Проклятие - страница 3
А на следующий день он опять молчал, работал в поле и на дворе, угрюмо отругиваясь, часто и подолгу останавливаясь и неподвижно глядя в одну точку.
Сновала по избе старуха-мать, такая старая, злая и видом похожая на бабу-ягу. С тех пор, как она узнала, что произошло с Феней, она как будто сделалась еще злее и пилила ее. Убирая посуду вечером, когда Феня, стоя рядом, перетирала ее, все время грызла обидными, злыми словами, останавливаясь и грозя скрюченным, черным от грязи и застарелого загара пальцем.
— Твой грех — твой и ответ! — скрипела она брюзгливым прерывающимся голосом, — а зачем счастье терять? Мы за что страдаем? Погоди, погоди, узнаешь, как сладко-то это!.. Все гулянки да посиделки — ужо, ужо погоди, хватишь девятого венца! Не даром в Писании сказано: которые в законе по Божьему — за страдание это сорок грехов долой, а которые распутные — смертный час!.. Ужо погоди, гадюка проклятая!..
Грозила сухим черным пальцем и трясла головой, а беззубый провалившийся рот таил хитрую, страшную улыбку, в которую сложились складки мертвеющей кожи…
И от ее слов, как от молчания Мишки, было страшно. Она знала, она помнила, она, старая-старая, в жизни которой было много таких случаев, она не зря говорит… И самое страшное было в том, что никакие силы не могут избавить Феню от грядущих страданий! Где-то в глубине ее тела, медленно и неуклонно развиваясь, приближается он — смертный час!
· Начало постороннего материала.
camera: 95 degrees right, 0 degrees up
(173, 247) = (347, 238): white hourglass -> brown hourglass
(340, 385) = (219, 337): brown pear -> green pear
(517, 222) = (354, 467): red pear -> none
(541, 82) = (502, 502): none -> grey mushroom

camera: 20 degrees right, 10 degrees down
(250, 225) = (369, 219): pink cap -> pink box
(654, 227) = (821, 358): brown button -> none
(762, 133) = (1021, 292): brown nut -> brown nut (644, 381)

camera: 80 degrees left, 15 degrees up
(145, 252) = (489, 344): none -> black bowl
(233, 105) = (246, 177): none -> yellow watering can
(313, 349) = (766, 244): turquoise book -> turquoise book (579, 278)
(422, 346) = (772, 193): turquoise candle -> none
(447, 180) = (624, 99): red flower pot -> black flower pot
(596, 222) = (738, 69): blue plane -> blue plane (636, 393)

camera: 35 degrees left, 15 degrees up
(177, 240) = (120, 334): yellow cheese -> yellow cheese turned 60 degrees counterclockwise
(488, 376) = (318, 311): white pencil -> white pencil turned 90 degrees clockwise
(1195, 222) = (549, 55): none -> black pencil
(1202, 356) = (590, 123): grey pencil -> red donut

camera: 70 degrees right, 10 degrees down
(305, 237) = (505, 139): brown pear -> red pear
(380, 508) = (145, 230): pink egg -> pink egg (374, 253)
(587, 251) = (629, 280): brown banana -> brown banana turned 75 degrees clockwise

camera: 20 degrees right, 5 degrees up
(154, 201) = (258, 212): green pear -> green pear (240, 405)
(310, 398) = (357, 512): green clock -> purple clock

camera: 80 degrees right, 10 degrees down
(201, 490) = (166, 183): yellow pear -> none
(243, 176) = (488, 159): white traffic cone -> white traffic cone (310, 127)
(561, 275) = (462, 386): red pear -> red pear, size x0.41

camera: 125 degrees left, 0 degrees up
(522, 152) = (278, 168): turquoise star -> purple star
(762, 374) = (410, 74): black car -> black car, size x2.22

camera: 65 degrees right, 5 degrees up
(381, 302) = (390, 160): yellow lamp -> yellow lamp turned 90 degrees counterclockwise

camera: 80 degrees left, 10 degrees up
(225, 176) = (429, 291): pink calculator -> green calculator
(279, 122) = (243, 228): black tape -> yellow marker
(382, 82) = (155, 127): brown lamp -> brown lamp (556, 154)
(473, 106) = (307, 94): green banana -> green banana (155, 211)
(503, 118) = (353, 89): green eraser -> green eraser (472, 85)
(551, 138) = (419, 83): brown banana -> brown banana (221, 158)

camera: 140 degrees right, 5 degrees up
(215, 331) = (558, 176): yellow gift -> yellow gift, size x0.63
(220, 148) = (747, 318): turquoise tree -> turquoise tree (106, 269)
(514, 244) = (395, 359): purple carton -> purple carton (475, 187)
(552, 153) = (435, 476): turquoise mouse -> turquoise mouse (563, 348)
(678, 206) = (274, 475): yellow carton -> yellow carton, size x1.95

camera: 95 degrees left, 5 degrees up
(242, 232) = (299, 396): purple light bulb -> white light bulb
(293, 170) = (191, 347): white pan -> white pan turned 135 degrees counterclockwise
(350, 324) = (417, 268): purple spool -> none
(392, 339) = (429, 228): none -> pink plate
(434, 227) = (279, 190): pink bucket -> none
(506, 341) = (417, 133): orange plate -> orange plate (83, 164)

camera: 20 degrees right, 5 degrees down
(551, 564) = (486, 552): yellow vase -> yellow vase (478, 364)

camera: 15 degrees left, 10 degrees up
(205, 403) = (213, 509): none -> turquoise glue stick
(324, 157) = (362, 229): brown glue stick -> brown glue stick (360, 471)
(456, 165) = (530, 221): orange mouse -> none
Смертный — смерть!.. Зачем смерть? И зачем жизнь, — эта новая, неведомая жизнь, которая уже идет, приближается и будет, обязательно будет?!..
Хотелось плакать — скулить, как выброшенному на улицу темной ночью щенку, — а мрачным ходил Мишка, скрипела злобно старуха, и Нюшка, тринадцатилетняя сестренка, шныряла неслышно, с острым недоверчивым любопытством заглядывая в лицо своими темными огромными глазами…
Феня как-то хотела поговорить с ней — так, по пустякам, чтобы только поговорить с кем-нибудь, но она с’ежилась, вобрала голову в плечи и тупо и недоверчиво уперлась в нее взглядом. И на все, что говорила Феня, не отвечала ни словом, а молчала, уныло и злобно как прижатый в угол волченок.
Так шло время и, когда не хватало силы молчать, Феня шла к старику.
По летнему времени его выселили в крохотную пуньку под корявыми и наполовину сухими яблонями, бесплодными и старыми, как он. Прежде, когда жив был отец Фени, он занимался пчелами, и в нее прятали весь прибор, а на зиму ставили ульи. Но умер хозяин — и некому было смотреть за пчелами, рои улетали, а оставшиеся хирели и погибли. Мишка стащил колоды в пуньку, набросал поверх их доски, и каждое лето выселяли старика сюда.
Старик доводился семье каким-то дальним родственником, и когда-то в старые времена, о которых все забыли, а он сам говорил редко и мало, у него были деньги. Когда все его близкие перемерли, он отдал деньги Фениному отцу с тем, чтобы его кормили до смерти. Но умер хозяин, а старый все жил и так зажился, что потерял счет годам. Когда его спрашивали об них, — он говорил разно: то ему восемьдесят, то семьдесят, то хватал за сто.
В ясные дни он сидел возле своей пуньки на полусгнившей пчелиной колоде и грелся под солнцем, щурясь и улыбаясь беззубым ртом. И когда к нему приходил кто-нибудь, рассказывал про одно и то же: как умирали один за другим члены его семьи, потом знакомые, потом соседи, потом хозяин, приютивший его, — разводил руками, морщился и удивлялся.
— А я зажился!.. Поди-ж ты — живу да живу и конца краю нет… А стар: спина на погоду во как гудет, а живу! Скажи-ж ты на милость — конца краю нет!..
Феня приходила к нему, садилась около и плакала. Сначала молча, потом начинала причитать и в этих причитаниях изливала всю наболевшую, обиженную душу. Старик молча слушал, кряхтел и кивал лысой головой.
— Жисть, жисть… Все помрем, что же… Зажился, конца краю нет!..
Может быть, он и не понимал толком, о чем плакала Феня, а, может быть, в его утомительно долгой жизни слишком много было слез, чтобы отвечать на них сочувствием и утешением. А может, он просто не слушал того, что ему говорили, занятый своими мыслями и своей догорающей жизнью… Но около него было легко, потому что не было в нем враждебности, как не было и сочувствия.